Em "Corte Seco", a diretora Christiane Jatahy fica no palco e interrompe as cenas, numa peça que faz refletir sobre a realidade de nosso tempo
Por Manoela Sawitzki
Ao entrar na sala de espetáculos tem-se a impressão de encontrar algo inacabado. Dez atores transitam como que sem intenção pré-estabelecida, e alguns acenam para amigos enquanto o público se acomoda. Na lateral direita, uma mesa abriga a diretora carioca Christiane Jatahy e sua equipe técnica. Não há divisórias. Num ambiente de paredes e portas descobertas, objetos de cena empilhados, tudo está à mostra: pode (e deve) ser visto. Assim começa Corte Seco, peça da Cia Vértice de Teatro em cartaz no teatro Sérgio Porto, no Rio de Janeiro. Com ela, a Cia Vértice fecha a trilogia iniciada com Conjugado (2004) e A Falta que nos Move (2005).
O descortinamento da construção cênica e a aparente eliminação de fronteiras entre ator e personagem, situação dramática e acontecimento real, compõem um ardil permanente. O texto apresenta uma sucessão de eventos cotidianos: enfrentamentos entre casais, pais e filhos, tabus sexuais, traumas, romances e acidentes dividem espaço com quiproquós típicos do universo teatral.
Às vezes é realmente difícil entender quem é quem. Vale, no entanto, o que disse o cineasta Robert Altman (referência forte do espetáculo), sobre a confusão gerada pela dificuldade de identificar os personagens em alguns de seus filmes: "É assim que a vida se parece". Os eventos acabam sob a navalha de cortes abruptos comandados ao vivo pela diretora. É ela quem determina, a cada espetáculo, novos cortes e diferentes ordens das cenas.
Cadeiras representam dimensões simbólicas, atribuindo funções a quem as ocupa. Fronteiras traçadas no chão pelos atores logo se convertem num emaranhado que dialoga com a narrativa. Monitores afixados em estruturas móveis revelam imagens de outros espaços do prédio, captadas por câmeras de vigilância. Tudo acontece em tempo real e faz refletir sobre a realidade em nosso tempo. A boa notícia é que o uso do vídeo não soa gratuito. Esse sistema se harmoniza com o que se passa no palco e reserva algumas boas surpresas fora dele.
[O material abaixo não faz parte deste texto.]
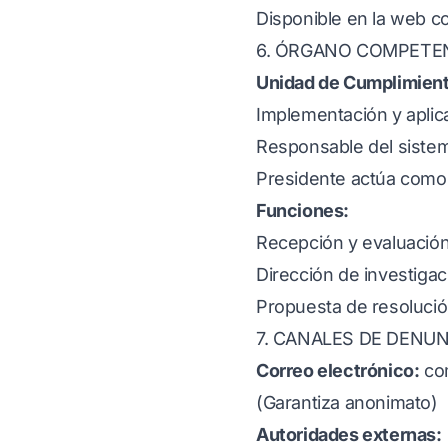
Disponible en la web c
6. ÓRGANO COMPETE
Unidad de Cumplimient
Implementación y aplica
Responsable del sistem
Presidente actúa como
Funciones:
Recepción y evaluació
Dirección de investiga
Propuesta de resolució
7. CANALES DE DENUN
Correo electrónico:
co
(Garantiza anonimato)
Autoridades externas: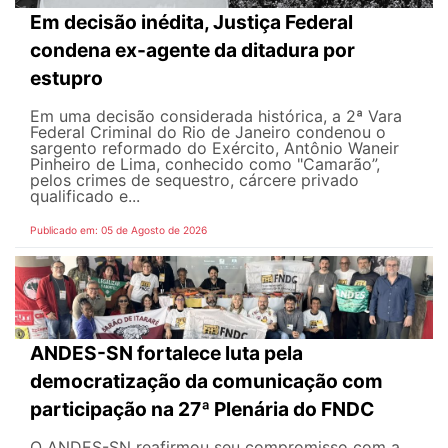
Em decisão inédita, Justiça Federal
condena ex-agente da ditadura por
estupro
Em uma decisão considerada histórica, a 2ª Vara
Federal Criminal do Rio de Janeiro condenou o
sargento reformado do Exército, Antônio Waneir
Pinheiro de Lima, conhecido como "Camarão”,
pelos crimes de sequestro, cárcere privado
qualificado e...
Publicado em: 05 de Agosto de 2026
ANDES-SN fortalece luta pela
democratização da comunicação com
participação na 27ª Plenária do FNDC
O ANDES-SN reafirmou seu compromisso com a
Em alguns momentos as fórmulas correm o risco de se desgastar pelo excesso, mas o excesso é incorporado como linguagem. Do mesmo modo, as mudanças frequentes de registro e a tal secura do corte podem confundir a ponto de perder densidade dramática. Mas a proposta talvez seja justamente essa: uma narrativa retalhada que se converte em breves focos de conflito. Na narrativa da vida, o que interessa é o instante. Quem é quem já não importa tanto: estamos diante de um espelho estilhaçado.